We’ve all been there.
We’ve all sat across from a brother/sister in the faith at Starbucks, our favorite drink in hand, having a normal conversation when out of nowhere, they say something that you know will have a profound impact on all those involved. It’s those three words that breaks hearts, tears ministries apart, and cause some to walk away from the faith.
What three words could possibly hold so much weight that some would count the faith as a lie and walk away?
It’s simple. The three words that will test your friendship the most are “I messed up”.
It doesn’t matter what that other person did. It could be something that personally affects you (like someone cheating with your partner or lying about you) or it could be something that has nothing to do with you (like sexual sin or an addiction of some sort). Either way, hearing your brother or sister admit to you that they have fallen into sin is heartbreaking (for many reasons). For one, it grieves the heart of God when His children chose sin over Him. In addition to that, you know that engaging in sin bears consequences, some of which there may no coming back from fully. There is now mistrust, gossip, false assumptions, and all sorts of things your friend will now be at the center of.
And take it from someone who was personally in the middle of that circle at one time: when falling into sin isn’t handled well by the church, it can do irrefutable damage to an already hurting soul.
So then, what should we do when our brother/sister stumbles?
- First and foremost, PRAY. Pray with them, right there and then, and pray for them every day afterwards. Ask for a heart to understand what they are going through. Ask God to allow you to see them as He does, no matter how hurt you may feel. While your feelings are valid (especially if it was a personal offense against you), understand that they now find themselves in the center of a storm and most likely feel betrayed by a lot of people.
- Encourage them. This will adjust to their specific situation, but look for ways to encourage them, get them back on their feet, and help them walk towards Christ again. For example, if they fell into sexual sin, have that “tough” conversation (in love). Help them set up boundaries so they can’t fall again. Be their accountability. Then encourage them along the way and be there for them when they’re tempted.

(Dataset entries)
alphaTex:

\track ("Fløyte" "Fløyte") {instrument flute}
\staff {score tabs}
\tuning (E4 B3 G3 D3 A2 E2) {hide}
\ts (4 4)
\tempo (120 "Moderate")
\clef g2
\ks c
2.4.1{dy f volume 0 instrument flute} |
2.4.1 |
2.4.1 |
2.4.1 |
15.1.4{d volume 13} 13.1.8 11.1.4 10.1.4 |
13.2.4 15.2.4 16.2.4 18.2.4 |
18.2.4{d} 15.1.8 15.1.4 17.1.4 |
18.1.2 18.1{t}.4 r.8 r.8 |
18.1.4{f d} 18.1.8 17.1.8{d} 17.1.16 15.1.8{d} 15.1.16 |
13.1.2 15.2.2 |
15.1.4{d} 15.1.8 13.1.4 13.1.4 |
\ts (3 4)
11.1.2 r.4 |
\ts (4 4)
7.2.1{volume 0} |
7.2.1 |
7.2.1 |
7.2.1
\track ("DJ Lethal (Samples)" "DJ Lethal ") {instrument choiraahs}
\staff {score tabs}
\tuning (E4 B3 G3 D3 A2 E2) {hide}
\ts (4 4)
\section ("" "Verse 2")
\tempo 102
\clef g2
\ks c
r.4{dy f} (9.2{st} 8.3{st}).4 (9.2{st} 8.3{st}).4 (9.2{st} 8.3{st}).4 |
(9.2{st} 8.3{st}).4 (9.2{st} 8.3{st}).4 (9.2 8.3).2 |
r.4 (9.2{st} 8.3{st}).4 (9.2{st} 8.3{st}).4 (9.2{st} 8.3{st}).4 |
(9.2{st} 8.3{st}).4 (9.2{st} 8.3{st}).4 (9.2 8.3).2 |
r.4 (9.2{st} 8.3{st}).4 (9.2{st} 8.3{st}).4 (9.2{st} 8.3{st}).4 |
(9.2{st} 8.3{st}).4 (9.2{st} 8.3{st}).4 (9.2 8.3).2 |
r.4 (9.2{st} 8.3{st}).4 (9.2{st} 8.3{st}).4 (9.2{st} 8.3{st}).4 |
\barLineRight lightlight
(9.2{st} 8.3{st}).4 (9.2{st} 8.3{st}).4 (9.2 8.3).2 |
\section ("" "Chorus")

## Problems and tasks
• A. From the article on responding when a fellow believer admits to sin, set down the passage that begins at the words "And take it" and stops after the words "already hurting soul.".
• B. Answer these questions about the article on responding when a fellow believer admits to sin:
(i) Which three words does it say will test a friendship the most?
(ii) At what place is the opening conversation with the friend set?
(iii) What does it say to do first and foremost when a brother or sister stumbles?

## Responses by task
• A.
And take it from someone who was personally in the middle of that circle at one time: when falling into sin isn’t handled well by the church, it can do irrefutable damage to an already hurting soul.

• B.
(i) "I messed up"
(ii) Starbucks
(iii) Pray